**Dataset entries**
|---|

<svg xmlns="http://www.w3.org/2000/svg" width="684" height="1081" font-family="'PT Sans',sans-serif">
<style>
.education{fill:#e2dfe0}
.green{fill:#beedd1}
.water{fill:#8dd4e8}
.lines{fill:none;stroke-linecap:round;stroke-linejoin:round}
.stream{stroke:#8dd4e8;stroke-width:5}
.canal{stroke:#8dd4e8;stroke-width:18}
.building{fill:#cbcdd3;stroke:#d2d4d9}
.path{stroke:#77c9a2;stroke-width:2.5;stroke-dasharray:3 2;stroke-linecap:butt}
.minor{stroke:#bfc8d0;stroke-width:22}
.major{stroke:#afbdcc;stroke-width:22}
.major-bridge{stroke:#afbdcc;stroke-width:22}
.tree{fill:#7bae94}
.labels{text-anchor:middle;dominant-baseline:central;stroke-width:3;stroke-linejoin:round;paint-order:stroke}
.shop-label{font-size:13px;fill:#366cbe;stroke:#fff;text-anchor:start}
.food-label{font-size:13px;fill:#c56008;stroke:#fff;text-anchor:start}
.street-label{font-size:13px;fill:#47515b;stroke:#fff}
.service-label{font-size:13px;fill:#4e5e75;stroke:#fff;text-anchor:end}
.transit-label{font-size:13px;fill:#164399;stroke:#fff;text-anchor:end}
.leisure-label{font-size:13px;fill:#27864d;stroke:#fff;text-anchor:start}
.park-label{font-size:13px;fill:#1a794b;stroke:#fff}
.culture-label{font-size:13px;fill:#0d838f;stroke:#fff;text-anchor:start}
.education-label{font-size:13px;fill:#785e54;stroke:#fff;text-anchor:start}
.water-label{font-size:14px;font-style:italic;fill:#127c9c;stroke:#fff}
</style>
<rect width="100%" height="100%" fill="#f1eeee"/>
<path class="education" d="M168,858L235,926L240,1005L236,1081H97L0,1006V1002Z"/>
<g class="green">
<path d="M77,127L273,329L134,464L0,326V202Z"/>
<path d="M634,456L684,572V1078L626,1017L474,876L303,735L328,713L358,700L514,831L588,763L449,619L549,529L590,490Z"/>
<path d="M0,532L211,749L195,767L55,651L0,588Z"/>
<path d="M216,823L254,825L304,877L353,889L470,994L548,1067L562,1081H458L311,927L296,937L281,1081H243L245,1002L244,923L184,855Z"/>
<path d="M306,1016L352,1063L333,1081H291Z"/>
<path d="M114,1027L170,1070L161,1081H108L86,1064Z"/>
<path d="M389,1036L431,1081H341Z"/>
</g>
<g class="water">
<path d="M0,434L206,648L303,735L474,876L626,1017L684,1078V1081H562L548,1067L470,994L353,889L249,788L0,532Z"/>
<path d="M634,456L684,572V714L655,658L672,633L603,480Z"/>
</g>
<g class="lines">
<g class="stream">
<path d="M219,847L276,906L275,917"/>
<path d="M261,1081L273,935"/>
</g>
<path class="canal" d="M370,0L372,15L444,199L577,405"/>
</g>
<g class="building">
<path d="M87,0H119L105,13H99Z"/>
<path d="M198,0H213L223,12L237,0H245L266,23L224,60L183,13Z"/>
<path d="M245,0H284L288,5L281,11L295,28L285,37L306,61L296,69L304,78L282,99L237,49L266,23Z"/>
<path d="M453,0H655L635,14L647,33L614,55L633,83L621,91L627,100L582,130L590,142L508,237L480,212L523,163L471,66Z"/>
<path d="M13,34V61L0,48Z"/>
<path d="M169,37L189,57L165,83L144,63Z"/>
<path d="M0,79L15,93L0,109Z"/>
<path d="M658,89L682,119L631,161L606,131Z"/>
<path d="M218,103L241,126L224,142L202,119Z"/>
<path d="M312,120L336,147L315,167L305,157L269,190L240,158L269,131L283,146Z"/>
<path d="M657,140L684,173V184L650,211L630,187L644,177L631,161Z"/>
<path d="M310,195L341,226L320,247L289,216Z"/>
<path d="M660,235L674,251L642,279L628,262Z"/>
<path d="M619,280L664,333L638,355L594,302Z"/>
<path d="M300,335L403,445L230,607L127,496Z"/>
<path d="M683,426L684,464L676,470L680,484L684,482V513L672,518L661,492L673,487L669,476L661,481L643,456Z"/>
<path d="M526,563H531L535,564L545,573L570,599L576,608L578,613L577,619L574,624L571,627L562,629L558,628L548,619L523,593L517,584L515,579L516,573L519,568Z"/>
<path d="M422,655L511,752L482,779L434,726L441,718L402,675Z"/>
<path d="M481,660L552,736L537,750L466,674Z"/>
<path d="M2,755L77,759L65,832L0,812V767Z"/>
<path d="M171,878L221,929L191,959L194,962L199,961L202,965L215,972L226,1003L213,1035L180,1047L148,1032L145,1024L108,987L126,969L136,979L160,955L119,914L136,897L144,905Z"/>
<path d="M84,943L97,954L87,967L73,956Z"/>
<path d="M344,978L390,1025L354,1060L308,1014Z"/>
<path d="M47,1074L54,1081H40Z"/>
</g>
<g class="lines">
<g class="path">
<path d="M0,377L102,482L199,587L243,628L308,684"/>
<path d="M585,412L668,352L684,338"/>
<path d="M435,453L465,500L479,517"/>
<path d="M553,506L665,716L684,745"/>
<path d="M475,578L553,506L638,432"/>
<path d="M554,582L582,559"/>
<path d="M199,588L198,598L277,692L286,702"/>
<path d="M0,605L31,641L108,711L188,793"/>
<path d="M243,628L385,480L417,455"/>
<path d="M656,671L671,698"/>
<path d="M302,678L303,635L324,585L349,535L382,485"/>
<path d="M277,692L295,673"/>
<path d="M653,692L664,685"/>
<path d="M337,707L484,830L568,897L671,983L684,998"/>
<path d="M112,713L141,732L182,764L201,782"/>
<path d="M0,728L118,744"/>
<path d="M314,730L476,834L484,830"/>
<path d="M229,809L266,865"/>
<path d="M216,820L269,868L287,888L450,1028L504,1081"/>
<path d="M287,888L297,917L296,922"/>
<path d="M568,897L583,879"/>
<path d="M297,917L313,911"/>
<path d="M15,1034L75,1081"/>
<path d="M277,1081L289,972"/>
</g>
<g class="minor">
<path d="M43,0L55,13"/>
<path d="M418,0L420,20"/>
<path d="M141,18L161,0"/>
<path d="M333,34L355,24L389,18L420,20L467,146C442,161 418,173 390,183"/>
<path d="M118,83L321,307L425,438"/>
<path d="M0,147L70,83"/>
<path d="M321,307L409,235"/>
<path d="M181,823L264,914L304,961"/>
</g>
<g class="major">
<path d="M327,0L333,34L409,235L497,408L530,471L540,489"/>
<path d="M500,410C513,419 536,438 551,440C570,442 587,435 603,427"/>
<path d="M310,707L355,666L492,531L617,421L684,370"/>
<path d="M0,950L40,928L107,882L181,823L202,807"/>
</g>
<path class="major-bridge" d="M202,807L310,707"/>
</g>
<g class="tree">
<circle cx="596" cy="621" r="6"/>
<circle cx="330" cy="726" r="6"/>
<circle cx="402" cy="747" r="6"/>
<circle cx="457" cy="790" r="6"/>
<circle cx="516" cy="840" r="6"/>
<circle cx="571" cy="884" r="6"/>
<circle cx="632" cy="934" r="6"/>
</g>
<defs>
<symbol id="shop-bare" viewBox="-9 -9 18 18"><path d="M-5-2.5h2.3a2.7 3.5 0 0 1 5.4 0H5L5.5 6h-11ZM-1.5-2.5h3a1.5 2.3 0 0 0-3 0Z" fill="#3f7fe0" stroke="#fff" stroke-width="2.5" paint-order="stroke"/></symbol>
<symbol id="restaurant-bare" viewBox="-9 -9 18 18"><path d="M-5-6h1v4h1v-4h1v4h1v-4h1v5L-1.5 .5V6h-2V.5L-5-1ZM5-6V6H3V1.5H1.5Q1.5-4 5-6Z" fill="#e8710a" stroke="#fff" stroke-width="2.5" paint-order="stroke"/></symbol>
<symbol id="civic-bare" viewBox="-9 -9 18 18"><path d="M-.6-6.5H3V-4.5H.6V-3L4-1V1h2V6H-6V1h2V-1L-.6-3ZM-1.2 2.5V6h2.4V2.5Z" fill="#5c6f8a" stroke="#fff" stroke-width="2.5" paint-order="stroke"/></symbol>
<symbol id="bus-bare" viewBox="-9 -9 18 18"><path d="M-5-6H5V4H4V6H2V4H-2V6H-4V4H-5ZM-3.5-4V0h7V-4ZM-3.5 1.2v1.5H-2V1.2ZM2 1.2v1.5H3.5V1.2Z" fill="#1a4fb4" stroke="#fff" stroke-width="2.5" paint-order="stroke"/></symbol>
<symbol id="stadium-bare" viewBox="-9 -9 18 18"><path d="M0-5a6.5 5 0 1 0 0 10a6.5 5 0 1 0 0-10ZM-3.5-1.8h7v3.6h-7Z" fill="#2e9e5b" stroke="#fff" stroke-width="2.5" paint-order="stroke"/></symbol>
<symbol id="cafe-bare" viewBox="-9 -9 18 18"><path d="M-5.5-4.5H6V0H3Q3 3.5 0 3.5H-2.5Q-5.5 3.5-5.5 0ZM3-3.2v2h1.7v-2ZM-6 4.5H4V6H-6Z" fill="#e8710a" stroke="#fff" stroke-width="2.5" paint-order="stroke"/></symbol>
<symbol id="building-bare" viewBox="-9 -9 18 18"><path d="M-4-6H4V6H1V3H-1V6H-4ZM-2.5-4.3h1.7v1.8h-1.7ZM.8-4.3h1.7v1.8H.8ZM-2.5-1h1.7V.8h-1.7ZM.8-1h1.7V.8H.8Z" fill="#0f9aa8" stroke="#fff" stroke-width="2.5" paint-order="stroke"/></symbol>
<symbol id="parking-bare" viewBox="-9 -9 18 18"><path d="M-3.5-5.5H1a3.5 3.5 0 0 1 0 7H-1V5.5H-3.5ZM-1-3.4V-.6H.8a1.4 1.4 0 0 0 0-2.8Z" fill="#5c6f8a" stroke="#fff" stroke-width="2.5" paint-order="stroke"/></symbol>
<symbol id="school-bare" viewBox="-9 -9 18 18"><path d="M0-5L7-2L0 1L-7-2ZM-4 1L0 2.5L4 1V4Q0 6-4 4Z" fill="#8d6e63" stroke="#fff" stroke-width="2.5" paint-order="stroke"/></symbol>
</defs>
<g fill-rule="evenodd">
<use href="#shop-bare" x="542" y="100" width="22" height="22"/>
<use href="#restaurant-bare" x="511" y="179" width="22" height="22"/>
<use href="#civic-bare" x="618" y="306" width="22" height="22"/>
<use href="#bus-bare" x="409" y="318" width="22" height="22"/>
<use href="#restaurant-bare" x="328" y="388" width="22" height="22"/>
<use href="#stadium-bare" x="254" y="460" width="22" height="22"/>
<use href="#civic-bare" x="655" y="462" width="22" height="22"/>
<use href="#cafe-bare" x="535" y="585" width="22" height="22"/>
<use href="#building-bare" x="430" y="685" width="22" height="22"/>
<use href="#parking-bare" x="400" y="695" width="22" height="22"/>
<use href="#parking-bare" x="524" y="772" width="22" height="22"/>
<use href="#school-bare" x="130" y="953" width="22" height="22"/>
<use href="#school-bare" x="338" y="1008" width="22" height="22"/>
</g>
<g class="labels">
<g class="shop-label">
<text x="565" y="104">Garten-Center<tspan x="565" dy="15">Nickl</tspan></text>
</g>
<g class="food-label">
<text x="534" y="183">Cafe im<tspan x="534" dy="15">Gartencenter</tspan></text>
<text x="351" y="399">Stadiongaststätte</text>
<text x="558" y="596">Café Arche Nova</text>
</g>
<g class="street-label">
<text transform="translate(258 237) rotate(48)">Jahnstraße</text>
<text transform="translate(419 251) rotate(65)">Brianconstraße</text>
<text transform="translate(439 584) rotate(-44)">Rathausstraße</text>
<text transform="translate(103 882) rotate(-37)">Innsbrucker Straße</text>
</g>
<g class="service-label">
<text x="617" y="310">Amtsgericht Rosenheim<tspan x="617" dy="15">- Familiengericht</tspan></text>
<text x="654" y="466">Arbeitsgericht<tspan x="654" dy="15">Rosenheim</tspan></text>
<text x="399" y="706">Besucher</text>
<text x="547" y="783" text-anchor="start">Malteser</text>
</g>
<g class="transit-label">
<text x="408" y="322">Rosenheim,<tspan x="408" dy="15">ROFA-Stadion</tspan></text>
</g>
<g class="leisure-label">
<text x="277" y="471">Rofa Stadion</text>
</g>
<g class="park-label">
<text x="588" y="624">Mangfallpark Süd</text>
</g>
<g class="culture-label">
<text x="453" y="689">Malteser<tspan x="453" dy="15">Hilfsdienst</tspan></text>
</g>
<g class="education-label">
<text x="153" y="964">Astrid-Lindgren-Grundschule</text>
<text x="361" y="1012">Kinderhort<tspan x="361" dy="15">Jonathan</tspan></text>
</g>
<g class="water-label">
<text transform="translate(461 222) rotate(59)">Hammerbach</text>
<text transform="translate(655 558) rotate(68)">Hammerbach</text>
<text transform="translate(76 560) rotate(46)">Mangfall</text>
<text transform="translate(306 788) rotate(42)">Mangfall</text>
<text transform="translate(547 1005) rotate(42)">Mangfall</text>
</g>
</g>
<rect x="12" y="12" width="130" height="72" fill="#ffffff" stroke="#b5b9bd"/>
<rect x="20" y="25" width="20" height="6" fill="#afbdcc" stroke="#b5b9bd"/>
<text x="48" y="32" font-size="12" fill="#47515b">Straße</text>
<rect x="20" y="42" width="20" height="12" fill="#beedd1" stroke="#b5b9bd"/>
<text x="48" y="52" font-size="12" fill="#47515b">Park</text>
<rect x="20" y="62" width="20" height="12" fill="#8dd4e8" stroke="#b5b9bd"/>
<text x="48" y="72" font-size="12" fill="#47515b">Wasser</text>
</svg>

|---|

Gather all lines of the records that include the word "canal".

.canal{stroke:#8dd4e8;stroke-width:18}
<path class="canal" d="M370,0L372,15L444,199L577,405"/>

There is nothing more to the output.